On 4/30/14, 11:31 PM, Jonathan M Davis via Digitalmars-d wrote:
On Wed, 30 Apr 2014 22:32:33 -0700
Andrei Alexandrescu via Digitalmars-d <digitalmars-d@puremagic.com>
wrote:
There are a number of assumptions here: (a) most unittests that can
be effectively parallelized can be actually inferred (or declared) as
pure; (b) most unittests that cannot be inferred as pure are likely
to break; (c) it's a big deal if unittests break. I question all of
these assumptions. In particular I consider unittests that depend on
one another an effective antipattern that needs to be eradicated.

Even if they don't depend on each other, they can depend on the system.

Understood, no need to repeat, thanks.

std.file's unit tests will break if we parallelize them, because it
operates on files and directories, and many of those tests operate on
the same temp directories.

Yah, I remember even times when make unittest -j broke unittests because I've used the file name "deleteme" in multiple places. We need to fix those.
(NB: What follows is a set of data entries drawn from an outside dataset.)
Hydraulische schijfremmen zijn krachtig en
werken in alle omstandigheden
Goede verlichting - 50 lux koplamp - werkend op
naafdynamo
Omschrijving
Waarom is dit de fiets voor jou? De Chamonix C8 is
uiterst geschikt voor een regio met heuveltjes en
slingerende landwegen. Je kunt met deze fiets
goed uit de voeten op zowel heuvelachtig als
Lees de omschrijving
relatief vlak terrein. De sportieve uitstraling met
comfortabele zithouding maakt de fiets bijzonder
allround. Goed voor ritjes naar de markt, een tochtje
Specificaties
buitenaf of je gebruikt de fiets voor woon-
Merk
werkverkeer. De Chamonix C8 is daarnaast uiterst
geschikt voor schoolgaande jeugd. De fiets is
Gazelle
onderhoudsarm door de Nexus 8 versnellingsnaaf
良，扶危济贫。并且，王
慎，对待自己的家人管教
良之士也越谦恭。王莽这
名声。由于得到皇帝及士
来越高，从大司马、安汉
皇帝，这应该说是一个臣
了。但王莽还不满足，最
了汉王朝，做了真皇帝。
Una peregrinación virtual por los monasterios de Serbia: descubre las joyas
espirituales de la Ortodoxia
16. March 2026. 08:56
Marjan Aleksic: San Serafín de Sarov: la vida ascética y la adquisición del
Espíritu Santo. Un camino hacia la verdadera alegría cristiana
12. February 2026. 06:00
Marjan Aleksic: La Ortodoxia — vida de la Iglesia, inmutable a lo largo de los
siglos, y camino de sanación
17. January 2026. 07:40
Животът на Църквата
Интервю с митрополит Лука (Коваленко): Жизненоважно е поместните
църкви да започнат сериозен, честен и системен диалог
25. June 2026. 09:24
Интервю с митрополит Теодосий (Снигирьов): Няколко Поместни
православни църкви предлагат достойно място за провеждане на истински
That can be fixed by changing the tests, but
it will break the tests.

I'm not too worried about breaking tests. I have in mind that we'll display a banner at the beginning of unittesting explaining that tests are ran in parallel and to force serial execution they'd need to set this thing or that. In a way I don't see it as "breakage" in the traditional tests. Unittests are in a way supposed to break :o).
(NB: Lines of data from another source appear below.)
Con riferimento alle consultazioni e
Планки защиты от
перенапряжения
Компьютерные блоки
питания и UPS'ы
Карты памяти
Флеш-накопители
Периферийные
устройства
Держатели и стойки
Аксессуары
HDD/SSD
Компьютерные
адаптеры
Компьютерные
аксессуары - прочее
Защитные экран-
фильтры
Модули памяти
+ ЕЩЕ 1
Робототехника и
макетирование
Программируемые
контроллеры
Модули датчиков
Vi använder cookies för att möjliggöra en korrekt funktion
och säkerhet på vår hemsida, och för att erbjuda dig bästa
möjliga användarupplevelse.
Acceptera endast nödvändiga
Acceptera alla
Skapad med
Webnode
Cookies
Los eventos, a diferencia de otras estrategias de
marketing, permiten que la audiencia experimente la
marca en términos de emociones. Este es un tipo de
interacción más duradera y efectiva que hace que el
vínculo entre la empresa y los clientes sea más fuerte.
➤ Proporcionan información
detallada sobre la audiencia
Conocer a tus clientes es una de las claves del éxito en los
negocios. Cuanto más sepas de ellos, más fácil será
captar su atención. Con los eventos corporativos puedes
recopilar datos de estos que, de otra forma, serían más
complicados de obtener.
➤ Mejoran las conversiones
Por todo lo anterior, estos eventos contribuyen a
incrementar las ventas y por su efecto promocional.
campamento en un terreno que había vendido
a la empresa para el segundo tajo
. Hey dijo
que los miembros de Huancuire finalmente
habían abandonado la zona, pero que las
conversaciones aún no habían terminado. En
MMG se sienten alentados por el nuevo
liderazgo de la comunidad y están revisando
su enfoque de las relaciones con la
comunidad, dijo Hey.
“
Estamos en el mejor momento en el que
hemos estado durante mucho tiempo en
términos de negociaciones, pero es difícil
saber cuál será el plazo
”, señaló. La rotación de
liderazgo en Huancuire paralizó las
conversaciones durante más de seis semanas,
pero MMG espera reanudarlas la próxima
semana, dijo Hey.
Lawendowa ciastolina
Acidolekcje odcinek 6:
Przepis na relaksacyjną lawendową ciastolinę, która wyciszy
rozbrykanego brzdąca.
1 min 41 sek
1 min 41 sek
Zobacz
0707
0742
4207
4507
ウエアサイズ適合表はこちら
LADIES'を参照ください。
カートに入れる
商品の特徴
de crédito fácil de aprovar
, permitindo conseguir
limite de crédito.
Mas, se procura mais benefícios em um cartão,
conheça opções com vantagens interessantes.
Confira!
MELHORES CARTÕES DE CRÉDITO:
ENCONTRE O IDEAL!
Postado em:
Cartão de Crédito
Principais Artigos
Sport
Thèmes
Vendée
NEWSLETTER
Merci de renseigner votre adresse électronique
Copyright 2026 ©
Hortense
Other tests _can't_ be fixed if we force them
to run in parallel. For instance, some of std.datetime's unit tests set
the local time zone of the system in order to test that LocalTime works
correctly.

Sure. We could specify that tests are to be run serially within one specific module, or to use classic interlocking in the unittest code. I see it as a problem relatively easy to address.

We can guarantee that pure functions can safely be run in parallel. We
_cannot_ guarantee that impure functions can safely be run in parallel.
I'm sure that many impure unittest functions could be safely run in
parallel, but it would require that the programmer verify that if we
don't want undefined behavior - just like programmers have to verify
that @system code is actually @safe. Simply running all unittest blocks
in parallel is akin to considering @system code @safe in a particular
piece of code simply because by convention that code should be @safe.

I don't think undefined behavior is at stake here, and I find the simile invalid. Thread isolation is a done deal in D and we may as well take advantage of it. Worse that could happen is that a unittest sets a global and surprisingly the next one doesn't "see" it.

At any rate I think it's pointless to insist on limiting parallel running to pure - let me just say I understood the point (thanks) so there is no need to restate it, and that I think it doesn't take us a good place.